In this case I think the cast member made a bad call with good intentions; I know she was just trying to help, but in this case there was absolutely no reason to remove them from the attraction.

soccerlady16
11-07-2010, 09:45 PM
I think some of the time parents drag their kicking screaming kids on rides is because they r prob a day guest and paid loads of$ $ to get in. Its the PARENTS that want to ride, and obviously they can't leave the kid outside. Maybe CMs can offer child swap pass,to save the poor kids

GrumpyGoofyGuy
11-08-2010, 08:58 AM
Just a thought-Since none of us other than the OP was present for this incident, Maybe the CM noticed or sensed something that influenced their decision to remove the little girl from the ride?

shna
11-08-2010, 09:26 AM
Just a thought-Since none of us other than the OP was present for this incident, Maybe the CM noticed or sensed something that influenced their decision to remove the little girl from the ride?

Perhaps the CM had a similar situation earlier in the shift with a face-hiding child who turned out to be horrified & screaming. I'm guessing we'll never know for sure.

Task A
Print the forum thread from "In this case I" to "from the attraction.".
Task B
Translate this sentence from the forum thread into French: "I'm guessing we'll never know for sure."

Material provided
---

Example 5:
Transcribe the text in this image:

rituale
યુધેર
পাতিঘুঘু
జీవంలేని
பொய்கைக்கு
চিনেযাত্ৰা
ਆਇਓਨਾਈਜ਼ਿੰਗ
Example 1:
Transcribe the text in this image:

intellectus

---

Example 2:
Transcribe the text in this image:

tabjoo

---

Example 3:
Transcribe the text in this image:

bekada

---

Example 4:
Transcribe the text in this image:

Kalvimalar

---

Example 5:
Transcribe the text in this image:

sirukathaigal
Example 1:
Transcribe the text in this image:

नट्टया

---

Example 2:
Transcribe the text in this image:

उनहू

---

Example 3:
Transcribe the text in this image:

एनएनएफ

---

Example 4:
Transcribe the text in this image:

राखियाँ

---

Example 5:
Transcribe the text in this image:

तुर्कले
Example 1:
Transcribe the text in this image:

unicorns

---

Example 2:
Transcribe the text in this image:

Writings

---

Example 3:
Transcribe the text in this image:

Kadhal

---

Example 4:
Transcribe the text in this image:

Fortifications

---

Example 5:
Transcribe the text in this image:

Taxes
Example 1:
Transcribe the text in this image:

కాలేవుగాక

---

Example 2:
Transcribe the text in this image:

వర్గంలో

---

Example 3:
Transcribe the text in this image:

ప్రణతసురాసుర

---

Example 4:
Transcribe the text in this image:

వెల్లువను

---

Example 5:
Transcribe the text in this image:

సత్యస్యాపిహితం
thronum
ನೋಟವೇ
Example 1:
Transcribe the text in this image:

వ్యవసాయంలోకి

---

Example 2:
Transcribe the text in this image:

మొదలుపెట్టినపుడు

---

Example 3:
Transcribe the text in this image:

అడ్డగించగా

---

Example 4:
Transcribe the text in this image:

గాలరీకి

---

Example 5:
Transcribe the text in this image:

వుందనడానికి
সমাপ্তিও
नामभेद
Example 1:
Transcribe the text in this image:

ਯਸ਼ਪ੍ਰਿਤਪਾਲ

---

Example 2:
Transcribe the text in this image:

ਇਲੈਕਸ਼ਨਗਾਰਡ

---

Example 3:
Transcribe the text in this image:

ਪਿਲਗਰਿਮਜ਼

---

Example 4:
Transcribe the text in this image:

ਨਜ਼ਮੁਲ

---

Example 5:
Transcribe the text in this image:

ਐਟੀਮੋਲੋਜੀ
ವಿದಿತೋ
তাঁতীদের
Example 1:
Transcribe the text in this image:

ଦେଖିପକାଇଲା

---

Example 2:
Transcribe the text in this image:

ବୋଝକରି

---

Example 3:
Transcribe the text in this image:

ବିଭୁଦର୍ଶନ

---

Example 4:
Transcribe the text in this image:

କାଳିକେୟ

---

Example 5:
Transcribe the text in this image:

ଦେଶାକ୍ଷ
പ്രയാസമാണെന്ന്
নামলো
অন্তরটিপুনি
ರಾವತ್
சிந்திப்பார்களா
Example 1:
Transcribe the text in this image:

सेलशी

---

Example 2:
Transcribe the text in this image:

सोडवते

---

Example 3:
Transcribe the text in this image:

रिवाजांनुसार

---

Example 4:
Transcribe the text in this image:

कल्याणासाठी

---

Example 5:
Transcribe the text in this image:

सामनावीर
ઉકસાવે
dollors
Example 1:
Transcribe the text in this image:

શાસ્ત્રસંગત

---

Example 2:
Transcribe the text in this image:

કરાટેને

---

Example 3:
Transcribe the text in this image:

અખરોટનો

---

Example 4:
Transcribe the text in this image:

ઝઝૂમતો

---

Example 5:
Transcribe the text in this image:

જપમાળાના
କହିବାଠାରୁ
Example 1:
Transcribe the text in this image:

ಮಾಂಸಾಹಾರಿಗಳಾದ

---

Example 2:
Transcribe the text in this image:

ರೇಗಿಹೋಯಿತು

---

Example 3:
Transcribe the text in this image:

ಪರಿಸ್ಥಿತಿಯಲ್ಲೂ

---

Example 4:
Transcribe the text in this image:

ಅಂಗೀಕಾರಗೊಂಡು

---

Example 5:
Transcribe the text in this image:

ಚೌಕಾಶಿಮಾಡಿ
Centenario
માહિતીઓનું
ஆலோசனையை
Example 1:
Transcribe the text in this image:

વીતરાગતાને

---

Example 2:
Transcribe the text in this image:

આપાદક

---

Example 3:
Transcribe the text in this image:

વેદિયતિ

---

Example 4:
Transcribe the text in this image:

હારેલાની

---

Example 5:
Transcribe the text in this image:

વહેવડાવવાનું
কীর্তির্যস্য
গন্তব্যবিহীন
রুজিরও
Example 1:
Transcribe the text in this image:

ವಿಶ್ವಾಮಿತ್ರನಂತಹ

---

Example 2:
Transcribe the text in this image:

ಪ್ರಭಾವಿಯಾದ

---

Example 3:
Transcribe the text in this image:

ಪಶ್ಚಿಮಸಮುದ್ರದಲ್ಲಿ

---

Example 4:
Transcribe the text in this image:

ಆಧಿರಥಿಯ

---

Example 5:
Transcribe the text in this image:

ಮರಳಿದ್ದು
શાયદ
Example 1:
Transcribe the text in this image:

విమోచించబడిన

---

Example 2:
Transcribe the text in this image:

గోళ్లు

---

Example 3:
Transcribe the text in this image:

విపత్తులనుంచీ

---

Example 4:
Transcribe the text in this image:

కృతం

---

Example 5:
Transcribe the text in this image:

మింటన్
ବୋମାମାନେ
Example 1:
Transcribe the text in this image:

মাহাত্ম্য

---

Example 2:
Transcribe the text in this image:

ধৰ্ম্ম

Exercise solution A
In this case I think the cast member made a bad call with good intentions; I know she was just trying to help, but in this case there was absolutely no reason to remove them from the attraction.

Exercise solution B
Je suppose que nous ne le saurons jamais avec certitude.